- [Selected extract]:

SECTION 6.22. Prepayment of Indebtedness. Each Borrower will not, and
will not permit any Loan Party or any of their Subsidiaries to, directly or
indirectly, prepay (by acceleration or otherwise) any Indebtedness (other than
to the Agents and the Lenders), or repurchase, redeem, retire or otherwise
acquire any Indebtedness of any Loan Party or any of their Subsidiaries if a
Default or Event of Default exists prior to or after giving effect thereto,
provided however, in no event shall any Loan Party or any of their Subsidiaries
take any such action with respect to the Subordinated Debt prior to the
repayment in full of the Obligations.

Stored entries
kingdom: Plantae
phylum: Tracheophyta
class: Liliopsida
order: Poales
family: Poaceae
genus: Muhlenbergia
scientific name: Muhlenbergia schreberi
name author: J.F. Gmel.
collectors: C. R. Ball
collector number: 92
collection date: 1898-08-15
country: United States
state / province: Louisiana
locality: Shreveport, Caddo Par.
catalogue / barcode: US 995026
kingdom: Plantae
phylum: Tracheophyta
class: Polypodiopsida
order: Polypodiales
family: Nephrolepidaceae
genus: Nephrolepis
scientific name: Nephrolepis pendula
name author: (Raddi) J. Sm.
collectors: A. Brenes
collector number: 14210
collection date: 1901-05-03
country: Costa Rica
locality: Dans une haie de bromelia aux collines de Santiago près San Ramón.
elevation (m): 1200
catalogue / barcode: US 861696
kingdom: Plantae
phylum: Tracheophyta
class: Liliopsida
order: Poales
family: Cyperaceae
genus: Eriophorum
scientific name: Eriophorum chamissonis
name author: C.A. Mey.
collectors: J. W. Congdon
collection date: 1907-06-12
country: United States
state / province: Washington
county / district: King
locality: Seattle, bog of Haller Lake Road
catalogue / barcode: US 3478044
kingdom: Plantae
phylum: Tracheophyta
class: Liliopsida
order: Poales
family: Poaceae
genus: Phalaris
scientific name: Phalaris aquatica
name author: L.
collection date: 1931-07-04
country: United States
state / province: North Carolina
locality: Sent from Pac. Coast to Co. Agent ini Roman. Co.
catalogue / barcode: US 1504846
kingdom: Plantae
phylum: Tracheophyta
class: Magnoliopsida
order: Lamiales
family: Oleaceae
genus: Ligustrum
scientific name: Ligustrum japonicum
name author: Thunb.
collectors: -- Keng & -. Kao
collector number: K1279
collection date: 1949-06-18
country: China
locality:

- [Things to do]:
1. Under the prepayment clause, with respect to which debt may no Loan Party or any of their Subsidiaries take any such action before the Obligations are repaid in full?
2. Render this sentence from the prepayment clause in Spanish: "Each Borrower will not, and will not permit any Loan Party or any of their Subsidiaries to, directly or indirectly, prepay (by acceleration or otherwise) any Indebtedness (other than to the Agents and the Lenders), or repurchase, redeem, retire or otherwise acquire any Indebtedness of any Loan Party or any of their Subsidiaries if a Default or Event of Default exists prior to or after giving effect thereto, provided however, in no event shall any Loan Party or any of their Subsidiaries take any such action with respect to the Subordinated Debt prior to the repayment in full of the Obligations."

- [Responses per task]:
1. The Subordinated Debt.

2. Ningún Prestatario pagará anticipadamente, directa o indirectamente (por aceleración o de otro modo), ningún Endeudamiento (salvo a los Agentes y a los Prestamistas), ni recomprará, rescatará, cancelará o adquirirá de otro modo ningún Endeudamiento de ninguna Parte del Préstamo ni de ninguna de sus Subsidiarias, ni permitirá que ninguna Parte del Préstamo ni ninguna de sus Subsidiarias lo haga, si existe un Incumplimiento o un Supuesto de Incumplimiento antes o después de dar efecto a ello; no obstante, en ningún caso ninguna Parte del Préstamo ni ninguna de sus Subsidiarias adoptará ninguna de dichas medidas con respecto a la Deuda Subordinada antes del reembolso total de las Obligaciones.